Each entry is to be retyped without alteration, and no picture is to be included.
Material supplied Block Start
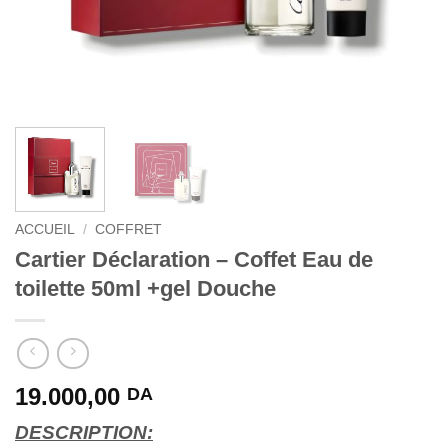
ACCUEIL
/
COFFRET
Cartier Déclaration – Coffet Eau de
toilette 50ml +gel Douche
19.000,00
DA
DESCRIPTION:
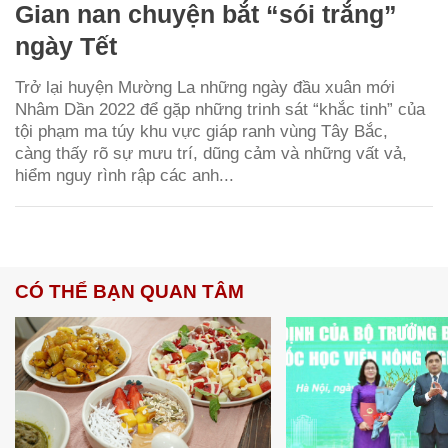
Gian nan chuyện bắt “sói trắng”
ngày Tết
Trở lại huyện Mường La những ngày đầu xuân mới
Nhâm Dần 2022 để gặp những trinh sát “khắc tinh” của
tội phạm ma túy khu vực giáp ranh vùng Tây Bắc,
càng thấy rõ sự mưu trí, dũng cảm và những vất vả,
hiểm nguy rình rập các anh...
CÓ THỂ BẠN QUAN TÂM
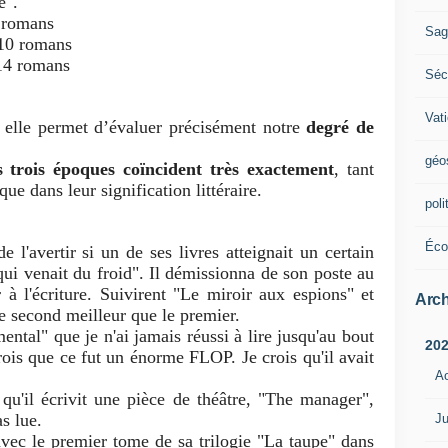
e".
 romans
Sag
10 romans
14 romans
Sécu
Vat
r elle permet d’évaluer précisément notre
degré de
géo
s trois époques coïncident très exactement
, tant
e dans leur signification littéraire.
poli
Éco
e l'avertir si un de ses livres atteignait un certain
 qui venait du froid". Il démissionna de son poste au
à l'écriture. Suivirent "Le miroir aux espions" et
Arch
e second meilleur que le premier.
ental" que je n'ai jamais réussi à lire jusqu'au bout
20
crois que ce fut un énorme FLOP. Je crois qu'il avait
A
 qu'il écrivit une pièce de théâtre, "The manager",
s lue.
Ju
 avec le premier tome de sa trilogie "La taupe" dans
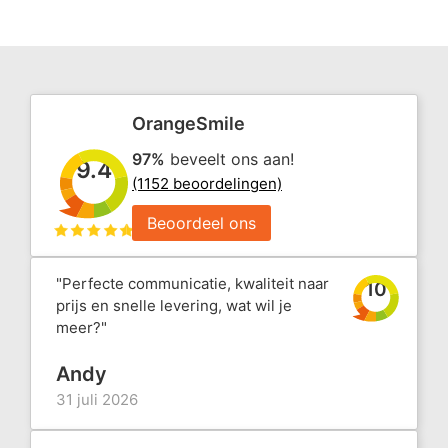
OrangeSmile
97%
beveelt ons aan!
9.4
(1152 beoordelingen)
Beoordeel ons
"Perfecte communicatie, kwaliteit naar
10
prijs en snelle levering, wat wil je
meer?"
Andy
31 juli 2026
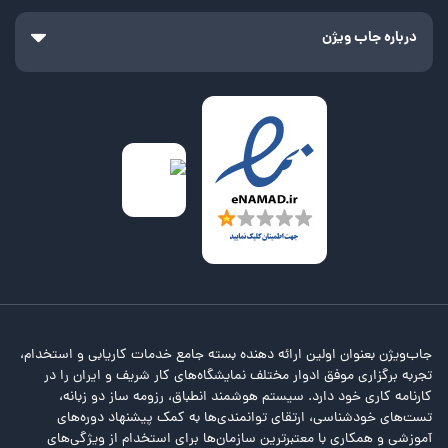
درباره جاب ویژن
جاب‌ویژن بعنوان اولین ارائه دهنده بسته جامع خدمات کاریابی و استخدام،
تجربه برگزاری موفق ادوار مختلف نمایشگاه‌های کار شریف و ایران را در
کارنامه کاری خود دارد. سیستم هوشمند انطباق، رزومه ساز دو زبانه،
تست‌های خودشناسی، ارتقای توانمندی‌ها به کمک پیشنهاد دوره‌های
آموزشی و همکاری با معتبرترین سازمان‌ها برای استخدام از ویژگی‌های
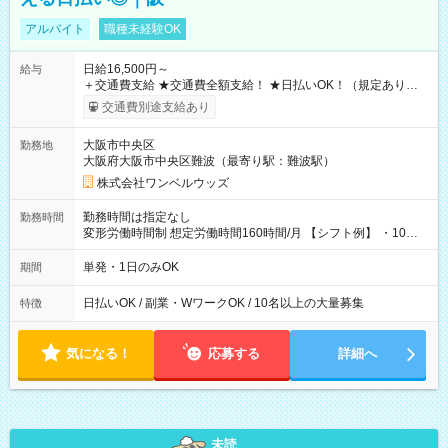
アルバイト
職種未経験OK
日給16,500円～
給与
＋交通費支給 ★交通費全額支給！ ★日払いOK！（規定あり） ┗
働いたその日に現金GET♪ お仕事後はコンビニATMから 日払
交通費別途支給あり
い分を引き落とせます！ 【試用期間】試用期間なし
大阪市中央区
勤務地
大阪府大阪市中央区難波（最寄り駅：難波駅）
株式会社ワンベルウッズ
勤務時間は指定なし
勤務時間
変形労働時間制 想定労働時間160時間/月 【シフト例】 ・10：
00～20：00
単発・1日のみOK
期間
日払いOK / 副業・WワークOK / 10名以上の大量募集
特徴
気になる！
応募する
詳細へ
未読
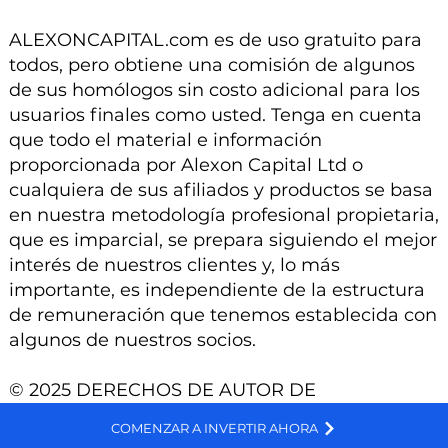
ALEXONCAPITAL.com es de uso gratuito para
todos, pero obtiene una comisión de algunos
de sus homólogos sin costo adicional para los
usuarios finales como usted. Tenga en cuenta
que todo el material e información
proporcionada por Alexon Capital Ltd o
cualquiera de sus afiliados y productos se basa
en nuestra metodología profesional propietaria,
que es imparcial, se prepara siguiendo el mejor
interés de nuestros clientes y, lo más
importante, es independiente de la estructura
de remuneración que tenemos establecida con
algunos de nuestros socios.
© 2025 DERECHOS DE AUTOR DE
ALEXONCAPITAL.COM, UN SITIO DE ALEXON
We and selected third parties use cookies for technical purposes, for functionality, experience, measurement and marketing as specified in the cookie policy. Denying consent may make related features unavailable. Cookies Policy
COMENZAR A INVERTIR AHORA
CAPITAL LTD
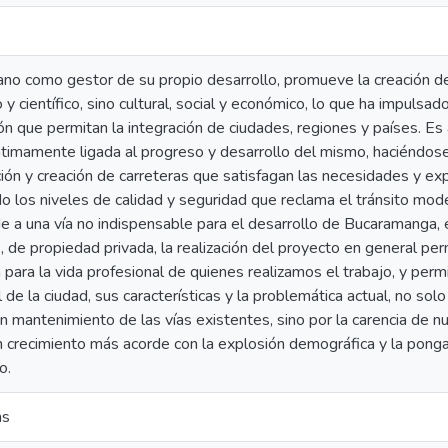
no como gestor de su propio desarrollo, promueve la creación de
o y científico, sino cultural, social y económico, lo que ha impulsa
́n que permitan la integración de ciudades, regiones y países. Es a
íntimamente ligada al progreso y desarrollo del mismo, haciéndo
ón y creación de carreteras que satisfagan las necesidades y ex
o los niveles de calidad y seguridad que reclama el tránsito mod
 a una vía no indispensable para el desarrollo de Bucaramanga, e
, de propiedad privada, la realización del proyecto en general permi
 para la vida profesional de quienes realizamos el trabajo, y permi
l de la ciudad, sus características y la problemática actual, no so
n mantenimiento de las vías existentes, sino por la carencia de 
n crecimiento más acorde con la explosión demográfica y la ponga
o.
as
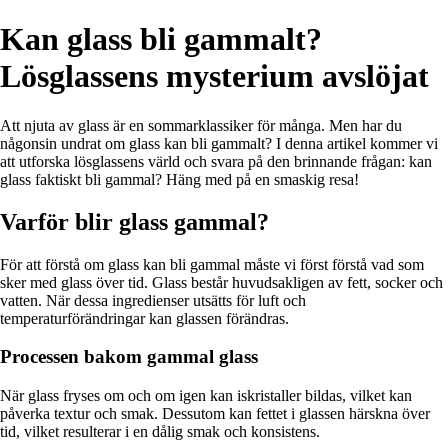
Kan glass bli gammalt?
Lösglassens mysterium avslöjat
Att njuta av glass är en sommarklassiker för många. Men har du
någonsin undrat om glass kan bli gammalt? I denna artikel kommer vi
att utforska lösglassens värld och svara på den brinnande frågan: kan
glass faktiskt bli gammal? Häng med på en smaskig resa!
Varför blir glass gammal?
För att förstå om glass kan bli gammal måste vi först förstå vad som
sker med glass över tid. Glass består huvudsakligen av fett, socker och
vatten. När dessa ingredienser utsätts för luft och
temperaturförändringar kan glassen förändras.
Processen bakom gammal glass
När glass fryses om och om igen kan iskristaller bildas, vilket kan
påverka textur och smak. Dessutom kan fettet i glassen härskna över
tid, vilket resulterar i en dålig smak och konsistens.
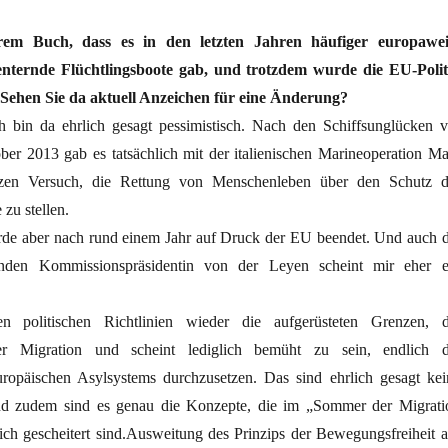
rem Buch, dass es in den letzten Jahren häufiger europawei
ternde Flüchtlingsboote gab, und trotzdem wurde die EU-Polit
 Sehen Sie da aktuell Anzeichen für eine Änderung?
 bin da ehrlich gesagt pessimistisch. Nach den Schiffsunglücken v
r 2013 gab es tatsächlich mit der italienischen Marineoperation Ma
zen Versuch, die Rettung von Menschenleben über den Schutz d
zu stellen.
de aber nach rund einem Jahr auf Druck der EU beendet. Und auch d
den Kommissionspräsidentin von der Leyen scheint mir eher e
en politischen Richtlinien wieder die aufgerüsteten Grenzen, d
der Migration und scheint lediglich bemüht zu sein, endlich d
ropäischen Asylsystems durchzusetzen. Das sind ehrlich gesagt kei
d zudem sind es genau die Konzepte, die im „Sommer der Migrati
lich gescheitert sind.Ausweitung des Prinzips der Bewegungsfreiheit a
Material supplied Block End
▶ [Written solution]:
ACCUEIL
/
COFFRET
Cartier Déclaration – Coffet Eau de
toilette 50ml +gel Douche
19.000,00
DA
DESCRIPTION:
Gian nan chuyện bắt “sói trắng”
ngày Tết
Trở lại huyện Mường La những ngày đầu xuân mới
Nhâm Dần 2022 để gặp những trinh sát “khắc tinh” của
tội phạm ma túy khu vực giáp ranh vùng Tây Bắc,
càng thấy rõ sự mưu trí, dũng cảm và những vất vả,
hiểm nguy rình rập các anh...
CÓ THỂ BẠN QUAN TÂM
e".
 romans
Sag
10 romans
14 romans
Sécu
Vat
r elle permet d’évaluer précisément notre
degré de
géo
s trois époques coïncident très exactement
, tant
e dans leur signification littéraire.
poli
Éco
e l'avertir si un de ses livres atteignait un certain
 qui venait du froid". Il démissionna de son poste au
à l'écriture. Suivirent "Le miroir aux espions" et
Arch
e second meilleur que le premier.
ental" que je n'ai jamais réussi à lire jusqu'au bout
20
crois que ce fut un énorme FLOP. Je crois qu'il avait
A
 qu'il écrivit une pièce de théâtre, "The manager",
s lue.
Ju
 avec le premier tome de sa trilogie "La taupe" dans
OrangeSmile
97%
beveelt ons aan!
9.4
(1152 beoordelingen)
Beoordeel ons
"Perfecte communicatie, kwaliteit naar
10
prijs en snelle levering, wat wil je
meer?"
Andy
31 juli 2026
درباره جاب ویژن
جاب‌ویژن بعنوان اولین ارائه دهنده بسته جامع خدمات کاریابی و استخدام،
تجربه برگزاری موفق ادوار مختلف نمایشگاه‌های کار شریف و ایران را در
کارنامه کاری خود دارد. سیستم هوشمند انطباق، رزومه ساز دو زبانه،
تست‌های خودشناسی، ارتقای توانمندی‌ها به کمک پیشنهاد دوره‌های
آموزشی و همکاری با معتبرترین سازمان‌ها برای استخدام از ویژگی‌های
アルバイト
職種未経験OK
日給16,500円～
給与
＋交通費支給 ★交通費全額支給！ ★日払いOK！（規定あり） ┗
働いたその日に現金GET♪ お仕事後はコンビニATMから 日払
交通費別途支給あり
い分を引き落とせます！ 【試用期間】試用期間なし
大阪市中央区
勤務地
大阪府大阪市中央区難波（最寄り駅：難波駅）
株式会社ワンベルウッズ
勤務時間は指定なし
勤務時間
変形労働時間制 想定労働時間160時間/月 【シフト例】 ・10：
00～20：00
単発・1日のみOK
期間
日払いOK / 副業・WワークOK / 10名以上の大量募集
特徴
気になる！
応募する
詳細へ
未読
ALEXONCAPITAL.com es de uso gratuito para
todos, pero obtiene una comisión de algunos
de sus homólogos sin costo adicional para los
usuarios finales como usted. Tenga en cuenta
que todo el material e información
proporcionada por Alexon Capital Ltd o
cualquiera de sus afiliados y productos se basa
en nuestra metodología profesional propietaria,
que es imparcial, se prepara siguiendo el mejor
interés de nuestros clientes y, lo más
importante, es independiente de la estructura
de remuneración que tenemos establecida con
algunos de nuestros socios.
© 2025 DERECHOS DE AUTOR DE
ALEXONCAPITAL.COM, UN SITIO DE ALEXON
We and selected third parties use cookies for technical purposes, for functionality, experience, measurement and marketing as specified in the cookie policy. Denying consent may make related features unavailable. Cookies Policy
COMENZAR A INVERTIR AHORA
CAPITAL LTD
no como gestor de su propio desarrollo, promueve la creación de
o y científico, sino cultural, social y económico, lo que ha impulsa
́n que permitan la integración de ciudades, regiones y países. Es a
íntimamente ligada al progreso y desarrollo del mismo, haciéndo
ón y creación de carreteras que satisfagan las necesidades y ex
o los niveles de calidad y seguridad que reclama el tránsito mod
 a una vía no indispensable para el desarrollo de Bucaramanga, e
, de propiedad privada, la realización del proyecto en general permi
 para la vida profesional de quienes realizamos el trabajo, y permi
l de la ciudad, sus características y la problemática actual, no so
n mantenimiento de las vías existentes, sino por la carencia de 
n crecimiento más acorde con la explosión demográfica y la ponga
o.
as
Kan glass bli gammalt?
Lösglassens mysterium avslöjat
Att njuta av glass är en sommarklassiker för många. Men har du
någonsin undrat om glass kan bli gammalt? I denna artikel kommer vi
att utforska lösglassens värld och svara på den brinnande frågan: kan
glass faktiskt bli gammal? Häng med på en smaskig resa!
Varför blir glass gammal?
För att förstå om glass kan bli gammal måste vi först förstå vad som
sker med glass över tid. Glass består huvudsakligen av fett, socker och
vatten. När dessa ingredienser utsätts för luft och
temperaturförändringar kan glassen förändras.
Processen bakom gammal glass
När glass fryses om och om igen kan iskristaller bildas, vilket kan
påverka textur och smak. Dessutom kan fettet i glassen härskna över
tid, vilket resulterar i en dålig smak och konsistens.
rem Buch, dass es in den letzten Jahren häufiger europawei
ternde Flüchtlingsboote gab, und trotzdem wurde die EU-Polit
 Sehen Sie da aktuell Anzeichen für eine Änderung?
 bin da ehrlich gesagt pessimistisch. Nach den Schiffsunglücken v
r 2013 gab es tatsächlich mit der italienischen Marineoperation Ma
zen Versuch, die Rettung von Menschenleben über den Schutz d
zu stellen.
de aber nach rund einem Jahr auf Druck der EU beendet. Und auch d
den Kommissionspräsidentin von der Leyen scheint mir eher e
en politischen Richtlinien wieder die aufgerüsteten Grenzen, d
der Migration und scheint lediglich bemüht zu sein, endlich d
ropäischen Asylsystems durchzusetzen. Das sind ehrlich gesagt kei
d zudem sind es genau die Konzepte, die im „Sommer der Migrati
lich gescheitert sind.Ausweitung des Prinzips der Bewegungsfreiheit a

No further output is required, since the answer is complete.